Not all threats are idle. A cyber attack against Sony Pictures was likely inflicted by North Korea in retribution for The Interview, a send-up about the Hermit Kingdom. Starring James Franco and Seth Rogen, the film features TV journalists trying to assassinate Supreme Leader Kim Jong-un. In a nod to diplomacy, it won’t be released in South Korea. Meanwhile, the file-stealing attack is hurting Sony, which has seen its wartime film, Fury, free-loaded more than 500,000 times.
She responded to cries for help and paid the ultimate price. Tugce Albayrak, a teaching student, stood up to bullies harassing young girls in a McDonald’s bathroom in Offenbach, Germany. One of the men, a young Serbian, later attacked her in the parking lot, striking her head with a bat. Albayrak’s parents turned off her life support over the weekend on what would have been her 23rd birthday. More than 100,000 have now signed an online petition asking Germany’s president to give her a posthumous bravery award.
Watch out, hikers — the deadly predators may be on their way back to America’s wilderness. The National Park Service is studying ways to restore the federally protected species, possibly bringing bears from other parts of the country to bolster North Cascades National Park’s population in the coming years. Conservationists hope it would help save grizzlies from extinction. But some Washingtonians, especially livestock farmers, are warning that the move could also bring unwelcome consequences.
We love our selfies more than ourselves. They’re making people anxious about being camera-ready, according to a new study by plastic surgeons. The industry is booming thanks to the narcissistic social media craze. Doctors say patients bring in self-snaps to demonstrate their flaws, and they’ve seen a 10 percent rise in nose jobs alone. But the odd, arms-length angles don’t offer accurate representations of how people really look, and surgeons want customers to look good in person, not just on Facebook.
The conflict isn’t only in a galaxy far, far away. John Boyega, the 22-year-old black British actor who lit up Twitter with his dramatic appearance as a stormtrooper in the trailer to Star Wars: The Force Awakens, has a simple response to haters out there: “Get used to it.” Some fans reacted rudely after seeing him in the iconic white Stormtrooper armor. Coming amid the rawness of Ferguson, Boyega’s comment seems to transcend Star Wars fandom.

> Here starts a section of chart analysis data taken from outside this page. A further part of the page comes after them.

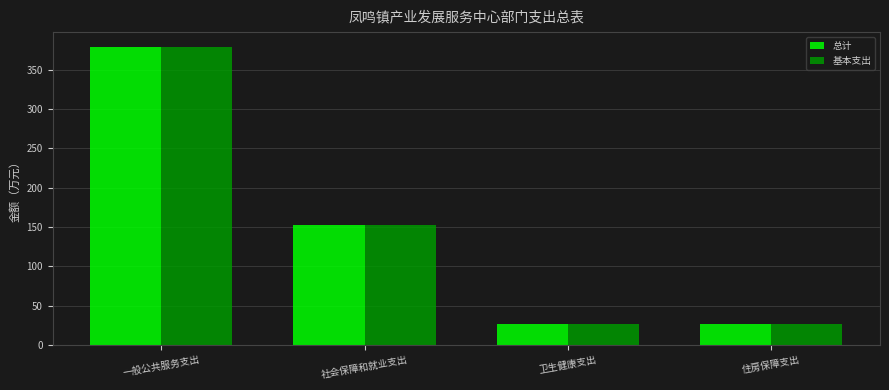

What is the difference between the maximum and minimum values in the 基本支出 series?

351.9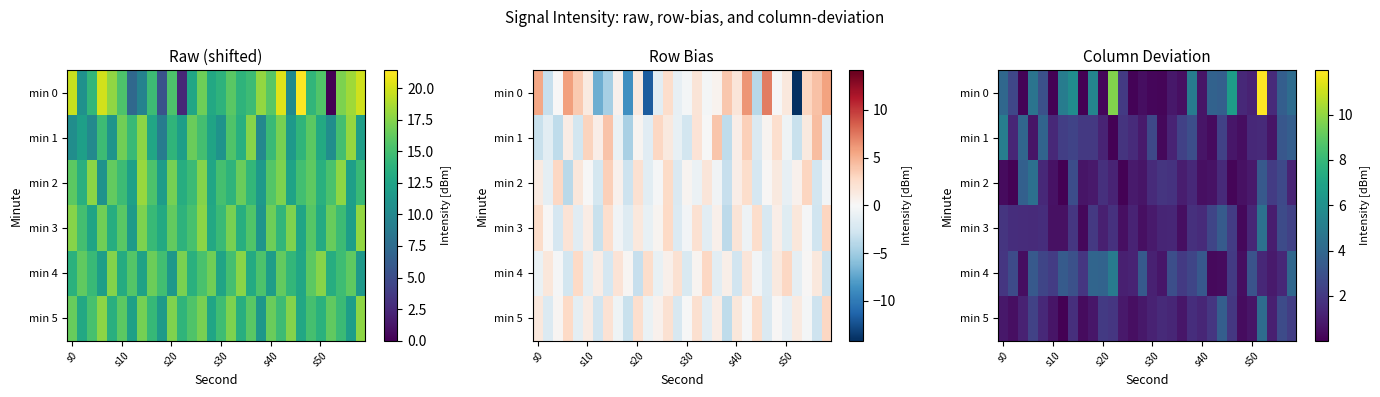

What is the total value across all series at 6?

11.4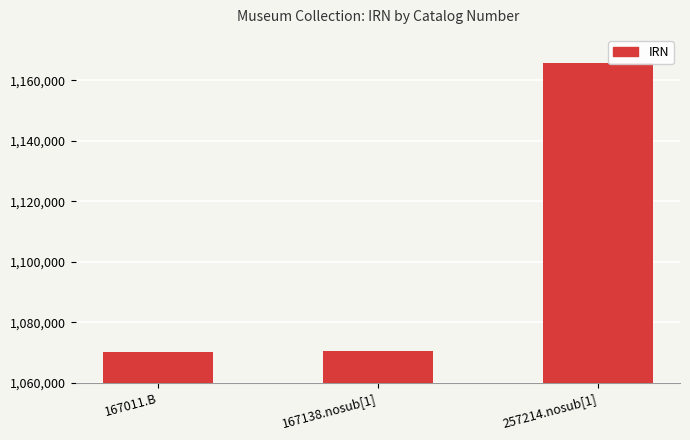

What is the label of the 2nd bar from the left?

167138.nosub[1]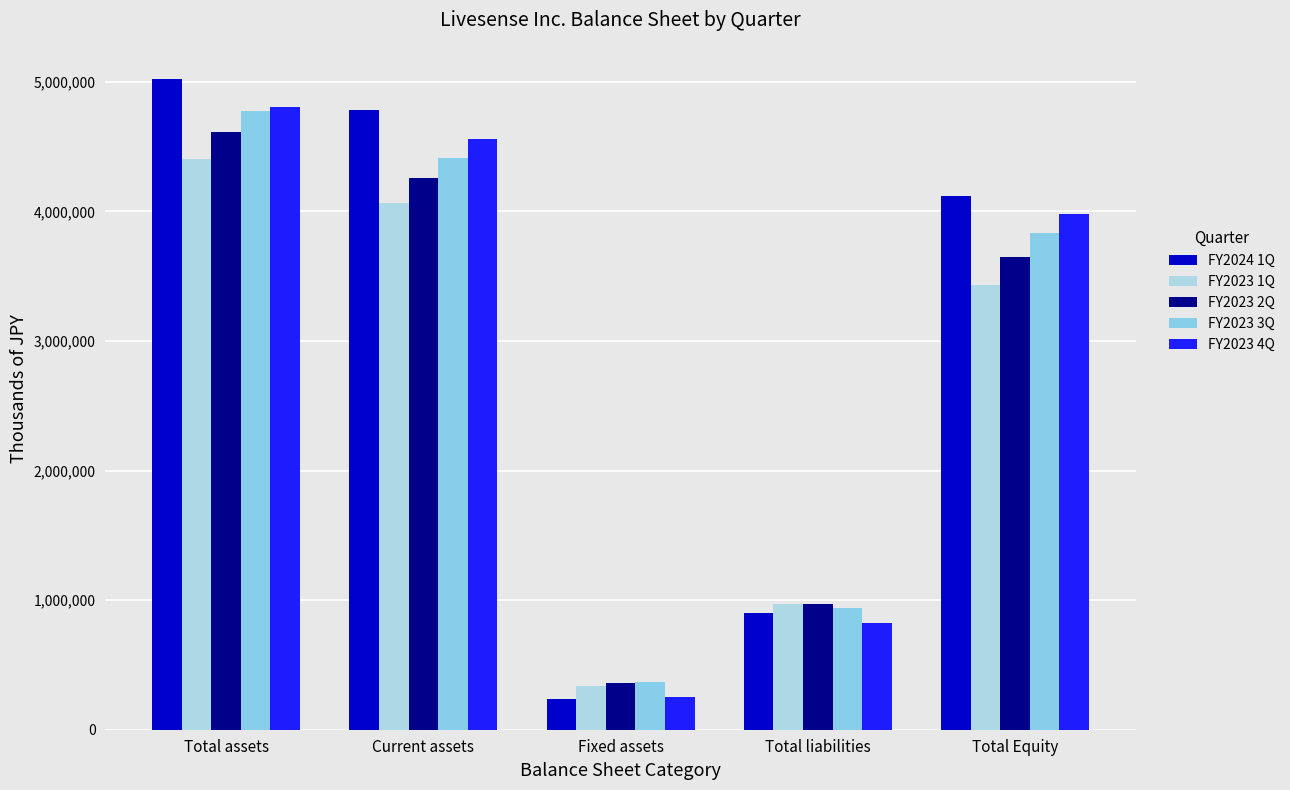

Which series has the largest total across all categories?

FY2024 1Q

Everyone jokes that bars are recession-proof, but economic downturn has hit brewers hard in Brazil. Most of the country’s beer is cheaply imported from the world’s largest international brands. So small-craft brewers have a lot of competition and often struggle to get their products to market. Despite growing middle-class interest in local beers and the fact that Brazilians are the biggest drinkers in Latin America, some 100 small brewers may be forced out of business in the coming months.
The search for Kosta Karageorge is over. The 22-year-old defensive lineman’s body was discovered in a dumpster on Sunday with an apparently self-inflicted gunshot wound. Police were alerted to the player’s disappearance by his mother after she received a troubling message last Wednesday. Karageorge, who suffered multiple concussions and spells of confusion, texted that he was sorry for being “an embarrassment.” His heartbreaking death will add even more pressure on teams to put players’ welfare above points on the board.